Selected passage:
--- START ---

Everyone, who has ever talked to me about the Bond franchise, knows where I stand on Bond actors. I have always said that Daniel Craig is a great actor, but I didn’t like him as Bond. My argument always was that he looks too “Russian”, too cold for this spy. To my surprise, he’s grown on me, especially in this film. It wasn’t a big surprise for anyone when it was announced that No Time to Die would be his last Bond film. Because let’s face it, he’s getting there, age-wise. And before people start coming after me, that is what he said! If I looked like him in my early 50s, I would be delighted. But being Bond, staying in shape, shooting actions sequences takes its toll, so no wonder there will be somebody else. And if you need to finish, you should finish on a high note and boy, did that happen here.
No Time to Die is by far my favourite Bond film of his, even though I still haven’t seen Quantum of Solace (2008) or, and this might surprise some movie people, Skyfall (2012). But one of my movie goals for the year 2022 is to finally watch all the Bond films, starting with the early ones. But back to this film – I went into the cinema with some expectations – I knew this would be his last film, I knew the cast, I knew it’s a long film (2 hours, 43 minutes to be exact). But nothing else. And you know, I was slightly worried – again, he was my least favourite Bond, so to watch him for almost three hours, this might have gone badly. But I enjoyed this movie so much.
I enjoyed the beginning scene, which features no Bond, but we get to see Léa Seydoux‘s backstory, which, of course, will be crucial for this film later on. I loved (am I the only?) the Billie Eilish song. I loved seeing the name Phoebe Waller-Bridge as one of the screenwriters (only the second woman ever to be involved with a script for a Bond movie!) on this film. I loved the director Cary Joji Fukunaga, who understands how to stage action sequences, and here we get several set pieces. But each one felt different, which is the ultimate compliment. Some screamed “pure Bond” (like the armoured car in the beginning), and others were almost “Rambo like” (Bond in the woods, where he needs to rely on his wits and not just guns to survive and take his enemies down one by one). But the highlight for me came towards the end of the film. And this is no spoiler, at least not yet, where Bond is fighting/shooting his way towards the top of a tower. It’s all done in one, unbroken shot that might have had one or two “cheating” edits, but the entire sequence seemed to have lasted for a few minutes. Well done, sir.

--- END ---

Entries provided:

--- START ---

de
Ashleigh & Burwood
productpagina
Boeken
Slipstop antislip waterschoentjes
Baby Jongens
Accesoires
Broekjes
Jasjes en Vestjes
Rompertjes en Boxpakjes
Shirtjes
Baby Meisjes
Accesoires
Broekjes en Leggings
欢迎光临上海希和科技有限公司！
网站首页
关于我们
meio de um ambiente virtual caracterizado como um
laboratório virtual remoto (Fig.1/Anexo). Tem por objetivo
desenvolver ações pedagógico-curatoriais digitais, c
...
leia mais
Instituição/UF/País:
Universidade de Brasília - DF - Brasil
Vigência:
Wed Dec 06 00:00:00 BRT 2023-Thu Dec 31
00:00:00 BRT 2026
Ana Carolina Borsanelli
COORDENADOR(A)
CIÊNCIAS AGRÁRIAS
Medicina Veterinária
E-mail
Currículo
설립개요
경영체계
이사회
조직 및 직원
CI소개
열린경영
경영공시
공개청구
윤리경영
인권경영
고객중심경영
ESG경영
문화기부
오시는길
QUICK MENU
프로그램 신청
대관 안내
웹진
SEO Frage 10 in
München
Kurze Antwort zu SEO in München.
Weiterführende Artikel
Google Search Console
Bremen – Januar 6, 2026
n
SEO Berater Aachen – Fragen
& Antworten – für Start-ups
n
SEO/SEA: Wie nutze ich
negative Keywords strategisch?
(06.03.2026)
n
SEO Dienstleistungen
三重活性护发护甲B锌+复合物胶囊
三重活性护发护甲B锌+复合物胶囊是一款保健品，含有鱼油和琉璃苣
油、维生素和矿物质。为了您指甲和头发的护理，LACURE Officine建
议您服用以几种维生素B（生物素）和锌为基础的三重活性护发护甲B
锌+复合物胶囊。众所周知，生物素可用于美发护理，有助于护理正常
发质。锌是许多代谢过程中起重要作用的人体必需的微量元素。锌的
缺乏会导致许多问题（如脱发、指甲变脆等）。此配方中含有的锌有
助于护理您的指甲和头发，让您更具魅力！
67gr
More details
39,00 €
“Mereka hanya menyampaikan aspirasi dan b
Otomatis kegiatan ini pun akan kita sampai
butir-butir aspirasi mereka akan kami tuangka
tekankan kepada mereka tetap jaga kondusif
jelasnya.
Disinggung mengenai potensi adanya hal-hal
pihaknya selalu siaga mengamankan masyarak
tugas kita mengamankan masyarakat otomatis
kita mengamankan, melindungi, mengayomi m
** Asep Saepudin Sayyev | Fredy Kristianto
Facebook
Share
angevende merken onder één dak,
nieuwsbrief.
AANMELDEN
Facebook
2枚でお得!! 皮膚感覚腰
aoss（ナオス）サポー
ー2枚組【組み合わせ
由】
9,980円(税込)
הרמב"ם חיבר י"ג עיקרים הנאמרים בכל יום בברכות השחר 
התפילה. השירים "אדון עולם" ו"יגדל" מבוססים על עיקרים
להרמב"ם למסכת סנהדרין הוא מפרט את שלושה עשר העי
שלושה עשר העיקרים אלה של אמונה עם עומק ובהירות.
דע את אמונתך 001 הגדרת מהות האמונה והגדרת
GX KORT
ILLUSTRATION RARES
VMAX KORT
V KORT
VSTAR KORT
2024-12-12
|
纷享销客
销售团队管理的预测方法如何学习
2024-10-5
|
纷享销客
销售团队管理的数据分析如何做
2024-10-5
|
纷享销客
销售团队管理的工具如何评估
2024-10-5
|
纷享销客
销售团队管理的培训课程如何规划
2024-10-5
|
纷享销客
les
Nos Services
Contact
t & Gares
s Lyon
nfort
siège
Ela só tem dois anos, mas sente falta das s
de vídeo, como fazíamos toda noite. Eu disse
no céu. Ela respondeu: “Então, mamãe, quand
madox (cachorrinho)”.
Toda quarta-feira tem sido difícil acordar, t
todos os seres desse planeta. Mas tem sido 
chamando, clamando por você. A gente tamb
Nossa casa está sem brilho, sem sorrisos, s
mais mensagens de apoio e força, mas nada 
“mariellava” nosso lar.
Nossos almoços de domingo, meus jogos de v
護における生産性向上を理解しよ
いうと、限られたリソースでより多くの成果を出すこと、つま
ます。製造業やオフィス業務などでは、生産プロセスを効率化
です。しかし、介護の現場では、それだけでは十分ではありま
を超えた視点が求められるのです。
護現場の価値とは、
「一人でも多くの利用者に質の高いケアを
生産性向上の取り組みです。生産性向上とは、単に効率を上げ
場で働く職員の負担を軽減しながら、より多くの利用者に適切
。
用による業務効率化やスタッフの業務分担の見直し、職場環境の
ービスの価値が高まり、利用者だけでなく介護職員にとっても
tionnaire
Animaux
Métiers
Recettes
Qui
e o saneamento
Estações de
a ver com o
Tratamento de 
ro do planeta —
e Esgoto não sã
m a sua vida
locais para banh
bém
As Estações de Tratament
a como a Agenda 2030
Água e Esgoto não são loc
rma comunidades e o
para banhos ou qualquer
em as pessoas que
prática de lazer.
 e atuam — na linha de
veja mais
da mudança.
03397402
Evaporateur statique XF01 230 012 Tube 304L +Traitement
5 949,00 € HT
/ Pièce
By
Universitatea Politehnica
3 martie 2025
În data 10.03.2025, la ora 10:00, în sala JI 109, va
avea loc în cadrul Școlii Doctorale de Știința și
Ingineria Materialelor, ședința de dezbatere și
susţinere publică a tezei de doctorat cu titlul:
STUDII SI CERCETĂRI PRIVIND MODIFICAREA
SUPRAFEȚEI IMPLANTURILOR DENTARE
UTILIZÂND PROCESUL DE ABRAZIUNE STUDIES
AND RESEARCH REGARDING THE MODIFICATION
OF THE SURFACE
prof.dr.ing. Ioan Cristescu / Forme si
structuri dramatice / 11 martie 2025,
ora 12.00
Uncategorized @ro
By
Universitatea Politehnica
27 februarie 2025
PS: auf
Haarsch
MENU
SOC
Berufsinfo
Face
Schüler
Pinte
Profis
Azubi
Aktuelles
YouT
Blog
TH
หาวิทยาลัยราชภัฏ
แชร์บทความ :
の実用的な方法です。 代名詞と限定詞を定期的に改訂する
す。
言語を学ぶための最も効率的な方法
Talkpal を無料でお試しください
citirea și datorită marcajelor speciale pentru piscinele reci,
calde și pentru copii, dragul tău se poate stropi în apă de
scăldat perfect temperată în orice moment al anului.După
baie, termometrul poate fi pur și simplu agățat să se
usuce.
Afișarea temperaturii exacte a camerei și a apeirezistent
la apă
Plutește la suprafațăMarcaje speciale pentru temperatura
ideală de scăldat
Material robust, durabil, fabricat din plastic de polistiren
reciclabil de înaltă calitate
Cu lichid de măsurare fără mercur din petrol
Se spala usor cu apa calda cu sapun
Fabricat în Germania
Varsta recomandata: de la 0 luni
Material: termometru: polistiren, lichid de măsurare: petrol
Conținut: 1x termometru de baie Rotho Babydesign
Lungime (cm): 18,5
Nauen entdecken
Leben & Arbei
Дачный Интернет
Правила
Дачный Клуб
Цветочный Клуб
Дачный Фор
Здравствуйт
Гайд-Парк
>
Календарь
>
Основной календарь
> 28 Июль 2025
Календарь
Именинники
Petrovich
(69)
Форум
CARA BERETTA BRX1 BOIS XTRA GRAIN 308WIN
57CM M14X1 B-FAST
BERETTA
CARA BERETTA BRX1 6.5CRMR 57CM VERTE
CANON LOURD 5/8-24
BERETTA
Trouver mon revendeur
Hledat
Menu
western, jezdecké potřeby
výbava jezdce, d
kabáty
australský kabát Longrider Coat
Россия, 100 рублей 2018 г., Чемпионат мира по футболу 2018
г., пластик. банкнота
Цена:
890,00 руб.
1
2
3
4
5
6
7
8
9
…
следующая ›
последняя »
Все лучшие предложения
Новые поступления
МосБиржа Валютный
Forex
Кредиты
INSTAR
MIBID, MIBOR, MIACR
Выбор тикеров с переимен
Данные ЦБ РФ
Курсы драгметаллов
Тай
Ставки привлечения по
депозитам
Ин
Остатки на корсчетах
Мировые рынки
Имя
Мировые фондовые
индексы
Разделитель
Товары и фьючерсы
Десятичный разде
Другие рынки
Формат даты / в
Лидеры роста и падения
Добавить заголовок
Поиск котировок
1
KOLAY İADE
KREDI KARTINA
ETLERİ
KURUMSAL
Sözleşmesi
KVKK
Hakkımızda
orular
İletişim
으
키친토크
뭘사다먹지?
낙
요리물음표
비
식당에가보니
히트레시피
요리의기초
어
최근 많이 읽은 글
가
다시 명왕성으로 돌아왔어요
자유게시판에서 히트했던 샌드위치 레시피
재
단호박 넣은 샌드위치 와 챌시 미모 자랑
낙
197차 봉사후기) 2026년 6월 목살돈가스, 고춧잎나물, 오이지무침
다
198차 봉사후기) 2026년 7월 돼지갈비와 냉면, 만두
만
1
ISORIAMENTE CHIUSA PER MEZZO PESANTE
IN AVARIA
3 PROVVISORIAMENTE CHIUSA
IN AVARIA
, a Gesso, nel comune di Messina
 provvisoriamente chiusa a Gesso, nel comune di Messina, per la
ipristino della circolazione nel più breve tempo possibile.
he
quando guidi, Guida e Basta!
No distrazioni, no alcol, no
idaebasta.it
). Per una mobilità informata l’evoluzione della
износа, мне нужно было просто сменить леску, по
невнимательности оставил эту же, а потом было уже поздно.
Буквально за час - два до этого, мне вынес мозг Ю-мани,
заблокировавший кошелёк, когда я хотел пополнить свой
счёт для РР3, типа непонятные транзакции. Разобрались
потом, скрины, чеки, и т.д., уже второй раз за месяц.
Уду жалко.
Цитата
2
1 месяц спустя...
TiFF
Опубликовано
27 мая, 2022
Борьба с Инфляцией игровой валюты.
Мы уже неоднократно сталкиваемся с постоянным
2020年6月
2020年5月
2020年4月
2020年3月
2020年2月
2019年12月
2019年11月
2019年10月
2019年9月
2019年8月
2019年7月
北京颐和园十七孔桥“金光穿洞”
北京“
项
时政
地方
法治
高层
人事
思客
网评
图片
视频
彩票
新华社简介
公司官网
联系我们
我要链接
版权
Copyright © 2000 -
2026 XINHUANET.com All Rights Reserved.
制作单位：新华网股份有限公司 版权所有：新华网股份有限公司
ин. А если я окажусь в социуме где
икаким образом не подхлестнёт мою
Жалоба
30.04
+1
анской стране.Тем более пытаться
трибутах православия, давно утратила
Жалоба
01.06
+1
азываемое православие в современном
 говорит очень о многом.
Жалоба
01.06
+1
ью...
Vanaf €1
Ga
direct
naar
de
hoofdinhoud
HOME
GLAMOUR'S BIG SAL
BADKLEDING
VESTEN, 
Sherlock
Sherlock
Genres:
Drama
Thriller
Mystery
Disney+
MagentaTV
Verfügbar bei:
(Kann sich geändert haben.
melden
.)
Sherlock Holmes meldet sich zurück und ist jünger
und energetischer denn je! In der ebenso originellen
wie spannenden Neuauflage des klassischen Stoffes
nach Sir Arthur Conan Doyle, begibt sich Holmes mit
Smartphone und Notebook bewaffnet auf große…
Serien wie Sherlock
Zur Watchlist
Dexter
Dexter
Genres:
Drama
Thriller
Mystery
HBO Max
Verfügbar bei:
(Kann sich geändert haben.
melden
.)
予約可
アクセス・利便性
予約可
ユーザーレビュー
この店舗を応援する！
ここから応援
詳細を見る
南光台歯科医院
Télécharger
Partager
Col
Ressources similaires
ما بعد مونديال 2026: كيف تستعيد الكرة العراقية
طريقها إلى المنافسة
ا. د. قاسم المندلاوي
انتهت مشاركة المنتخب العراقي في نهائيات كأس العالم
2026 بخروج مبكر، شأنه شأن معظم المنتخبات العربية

--- END ---

Reproduce the part of the No Time to Die review above starting with "No Time to Die is" and going on through "movie so much.", swapping "cinema" for "movie theater".

Response area:
No Time to Die is by far my favourite Bond film of his, even though I still haven’t seen Quantum of Solace (2008) or, and this might surprise some movie people, Skyfall (2012). But one of my movie goals for the year 2022 is to finally watch all the Bond films, starting with the early ones. But back to this film – I went into the movie theater with some expectations – I knew this would be his last film, I knew the cast, I knew it’s a long film (2 hours, 43 minutes to be exact). But nothing else. And you know, I was slightly worried – again, he was my least favourite Bond, so to watch him for almost three hours, this might have gone badly. But I enjoyed this movie so much.